Antienne
Cet article est le premier d’une série de 4 articles qui vont nous permettre de voir comment il est possible de réaliser des méthodes factorielles telles qu’une ACP, AFC ou encore ACM en utilisant simultanément le langage de programmation R et l’outil de dataviz Tableau.
Dans ce premier article, il sera d’abord question de permettre à un public à profil non-statistique de comprendre l’utilité de ces méthodes factorielles pour explorer et rendre compréhensible un jeu de donnée à forte volumétrie. Cela permettra de se familiariser avec le sujet avant d’avancer dans les aspects plus techniques.
De la distribution statistique aux méthodes factorielles
La statistique, c’est l’étude des phénomènes relatifs à la collecte des données, leur traitement, leur analyse, l’interprétation des résultats et enfin leur présentation afin de les rendre compréhensibles par tout public. Elle est donc à la fois, une science, une méthode et un ensemble de techniques.
Nous allons, afin de pouvoir introduire les notions de méthodes factorielles, revenir aux raisons pour lesquelles ces méthodes ont vu le jour.
Statistiques à une variable : méthodes multivariées
On s’intéresse à un jeu de données comprenant une seule variable. Supposons les notes obtenues à un contrôle par 10 étudiants nommés de A à J.
Student | A | B | C | D | E | F | G | H | I | J |
Note/20 | 9 | 15 | 6 | 14 | 16 | 7 | 10 | 12 | 7 | 11 |
Nous voulons classer les élèves selon leurs notes, il est très facile de faire une représentation des différentes observations.
D’un simple coup d’œil, on constate que nous pouvons classer ces élèves en 3 groupes :
- Elèves insuffisants : A, C, F, et I
- Elèves moyens : G, H et J
- Bon élèves : B, D et E
L’exercice est très facile, nous pouvons donc établir des classes ou encore faire une représentation de la population en fonction de nos critères. On peut aller plus loin en observant les paramètres de position : minimum, maximum, médiane, moyenne ou encore les paramètres de dispersion : écart-type, variance, etc.
Nous pouvons aller plus loin en observant graphiquement les différentes distributions notifiées précédemment.

• _Activités_:
1 > Indiquez si chaque affirmation concorde avec l'extrait sur les méthodes factorielles, en répondant par oui ou non et en citant mot pour mot le passage qui tranche. (a) Cet article ouvre une série de quatre articles. (b) L'élève G est classé parmi les élèves insuffisants. (c) Le premier article s'adresse d'abord à un public spécialiste de la statistique.
2 > Reprenez l'extrait sur les méthodes factorielles à la suite de sa dernière phrase et poursuivez-le.

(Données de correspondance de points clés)

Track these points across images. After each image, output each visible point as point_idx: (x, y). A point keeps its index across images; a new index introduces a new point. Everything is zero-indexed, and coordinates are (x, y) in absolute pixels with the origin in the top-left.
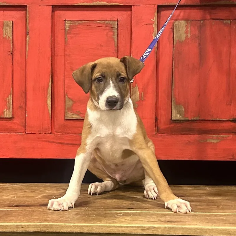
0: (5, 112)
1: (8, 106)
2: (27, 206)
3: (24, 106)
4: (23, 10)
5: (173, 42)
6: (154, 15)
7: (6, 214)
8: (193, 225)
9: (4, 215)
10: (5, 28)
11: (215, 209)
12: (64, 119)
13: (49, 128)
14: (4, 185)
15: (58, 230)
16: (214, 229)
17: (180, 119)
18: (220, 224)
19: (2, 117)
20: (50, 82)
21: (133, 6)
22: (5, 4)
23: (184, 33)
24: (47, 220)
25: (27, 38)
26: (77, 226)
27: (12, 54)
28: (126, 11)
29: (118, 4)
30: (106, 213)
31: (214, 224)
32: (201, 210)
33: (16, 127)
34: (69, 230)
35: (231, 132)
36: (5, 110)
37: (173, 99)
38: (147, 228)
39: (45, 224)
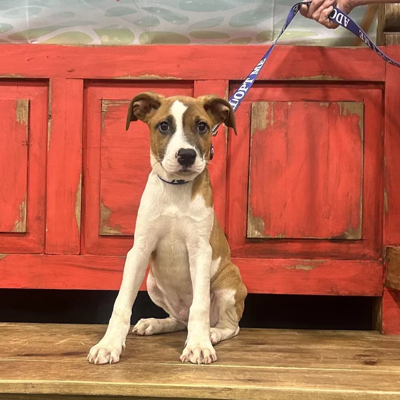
0: (16, 224)
1: (21, 216)
2: (42, 355)
3: (43, 217)
4: (44, 86)
5: (250, 131)
6: (224, 93)
7: (10, 367)
8: (286, 386)
9: (8, 369)
10: (18, 109)
11: (314, 363)
12: (98, 235)
13: (77, 248)
14: (13, 325)
15: (87, 392)
16: (319, 393)
17: (258, 237)
18: (327, 385)
19: (12, 231)
20: (79, 183)
21: (195, 81)
22: (20, 77)
23: (265, 118)
24: (70, 376)
25: (49, 124)
26: (114, 386)
27: (28, 145)
28: (186, 88)
29: (175, 78)
30: (157, 367)
31: (318, 385)
32: (294, 365)
33: (31, 245)
34: (102, 392)
35: (329, 256)
36: (17, 221)
37: (249, 209)
38: (219, 390)
39: (68, 383)
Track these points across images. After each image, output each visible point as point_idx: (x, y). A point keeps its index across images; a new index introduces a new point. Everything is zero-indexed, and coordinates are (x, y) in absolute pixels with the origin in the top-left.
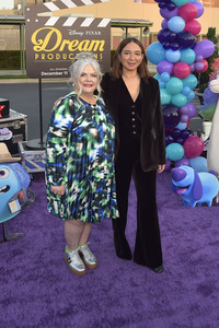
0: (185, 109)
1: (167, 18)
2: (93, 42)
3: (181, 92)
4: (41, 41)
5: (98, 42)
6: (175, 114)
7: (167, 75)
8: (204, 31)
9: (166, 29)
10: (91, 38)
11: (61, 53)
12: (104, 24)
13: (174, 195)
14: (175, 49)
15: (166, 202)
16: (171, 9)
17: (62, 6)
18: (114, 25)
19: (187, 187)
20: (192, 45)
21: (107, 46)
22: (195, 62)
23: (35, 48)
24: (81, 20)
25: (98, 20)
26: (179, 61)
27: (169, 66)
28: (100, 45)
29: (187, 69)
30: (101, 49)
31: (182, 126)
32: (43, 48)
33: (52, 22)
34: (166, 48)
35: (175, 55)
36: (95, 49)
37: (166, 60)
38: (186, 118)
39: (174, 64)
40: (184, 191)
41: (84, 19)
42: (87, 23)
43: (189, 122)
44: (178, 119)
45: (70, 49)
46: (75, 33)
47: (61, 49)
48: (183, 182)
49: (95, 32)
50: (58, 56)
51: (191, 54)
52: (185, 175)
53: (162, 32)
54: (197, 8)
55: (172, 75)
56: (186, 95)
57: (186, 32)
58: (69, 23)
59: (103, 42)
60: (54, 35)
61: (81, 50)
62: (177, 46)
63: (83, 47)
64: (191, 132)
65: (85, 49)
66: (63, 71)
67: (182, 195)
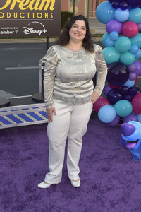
0: (133, 67)
2: (43, 1)
3: (129, 51)
5: (48, 1)
6: (124, 72)
7: (115, 34)
11: (12, 12)
13: (123, 150)
14: (123, 9)
15: (116, 156)
19: (136, 142)
26: (128, 21)
27: (118, 26)
28: (50, 4)
29: (136, 28)
30: (52, 8)
31: (130, 83)
34: (115, 7)
35: (124, 14)
36: (46, 9)
37: (115, 19)
38: (133, 75)
39: (123, 23)
40: (134, 145)
43: (136, 80)
44: (126, 77)
45: (21, 7)
47: (12, 8)
48: (133, 137)
50: (9, 15)
52: (134, 130)
55: (121, 34)
56: (134, 53)
61: (31, 9)
62: (126, 5)
63: (33, 6)
64: (138, 89)
65: (36, 8)
66: (14, 30)
67: (132, 149)
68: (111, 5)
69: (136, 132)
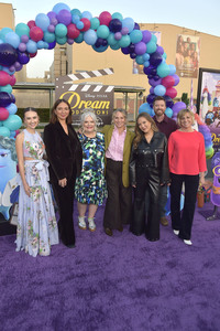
1: (154, 87)
5: (105, 102)
8: (179, 96)
9: (152, 94)
10: (100, 100)
11: (80, 110)
12: (109, 90)
16: (156, 80)
17: (80, 77)
18: (116, 90)
21: (111, 105)
22: (173, 116)
24: (94, 87)
25: (105, 87)
28: (106, 104)
30: (107, 108)
33: (73, 88)
36: (103, 108)
41: (96, 86)
42: (97, 89)
45: (86, 107)
46: (89, 96)
47: (80, 107)
49: (103, 95)
53: (150, 96)
54: (174, 79)
58: (85, 89)
59: (109, 103)
60: (75, 97)
61: (93, 108)
65: (96, 107)
68: (149, 106)
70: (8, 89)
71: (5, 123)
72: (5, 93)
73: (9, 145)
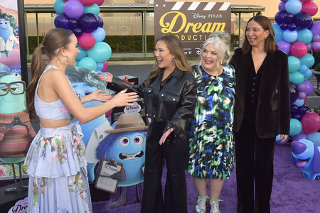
0: (303, 86)
1: (285, 1)
2: (215, 24)
3: (299, 71)
4: (168, 24)
5: (219, 24)
6: (293, 91)
9: (283, 11)
10: (213, 21)
11: (186, 35)
12: (224, 8)
13: (293, 167)
14: (292, 30)
19: (307, 160)
20: (309, 25)
21: (228, 29)
22: (312, 41)
23: (163, 31)
26: (296, 41)
27: (286, 46)
28: (221, 27)
29: (304, 48)
31: (300, 102)
32: (169, 31)
33: (177, 7)
34: (283, 29)
35: (293, 35)
37: (284, 40)
38: (303, 94)
39: (291, 43)
40: (304, 164)
41: (206, 4)
42: (209, 7)
43: (306, 100)
44: (296, 96)
45: (194, 31)
46: (198, 16)
47: (186, 31)
49: (217, 15)
50: (183, 38)
51: (308, 34)
52: (305, 148)
53: (279, 14)
55: (290, 54)
56: (303, 73)
57: (303, 13)
58: (193, 7)
59: (224, 24)
60: (180, 19)
61: (203, 31)
62: (295, 26)
63: (205, 29)
64: (308, 108)
65: (208, 31)
66: (187, 51)
67: (303, 167)
68: (279, 27)
69: (307, 150)
70: (94, 9)
71: (90, 52)
72: (91, 15)
73: (96, 82)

• _Résultats des exercices_:
1 >
(a) Oui : « Cet article est le premier d’une série de 4 articles ».
(b) Non : « Elèves moyens : G, H et J ».
(c) Non : « permettre à un public à profil non-statistique de comprendre l’utilité de ces méthodes factorielles ».

2 >
On retrouve exactement les mêmes informations. Il est donc facile lorsque l’on a une unique variable et des critères bien spécifiques d’explorer notre jeu de donnée. Cependant on est très rarement confronté à ce genre de situation.
Statistiques à deux variables : méthodes bivariées
Supposons maintenant que l’on s’intéresse à un jeu de données comprenant seulement 2 ou 3 variables numériques. Il est aussi facile de “visualiser” le jeu de données.
Student | A | B | C | D | E | F | G | H | I | J |
Français | 9 | 15 | 6 | 14 | 16 | 7 | 10 | 12 | 7 | 11 |
Maths | 16 | 8 | 9 | 17 | 15 | 13 | 8 | 10 | 14 | 11 |
PC | 15 | 10 | 10 | 16 | 16 | 12 | 8 | 9 | 15 | 11 |
Par exemple en regardant les relations entre les variables prises 2 à 2 :
- On peut essayer de caractériser la corrélation entre les variables à travers le calcul du coefficient de corrélation. Plus ce coefficient est proche en valeur absolue de 1, plus la corrélation est forte (positive ou négative).
Le résultat le plus probant est que Maths et de PC sont fortement corrélées et positivement.
On peut aussi tracer le nuage de points des variables prises 2 à 2 et voir de manière visuelle les rapprochements entre individus.
La corrélation observée entre les notes de PC et de Maths est justifiée, on peut affirmer que les notes de Maths et de PC renvoient quasiment la même information d’où la quasi ressemblance des nuages de points Francais-Maths et Francais-PC.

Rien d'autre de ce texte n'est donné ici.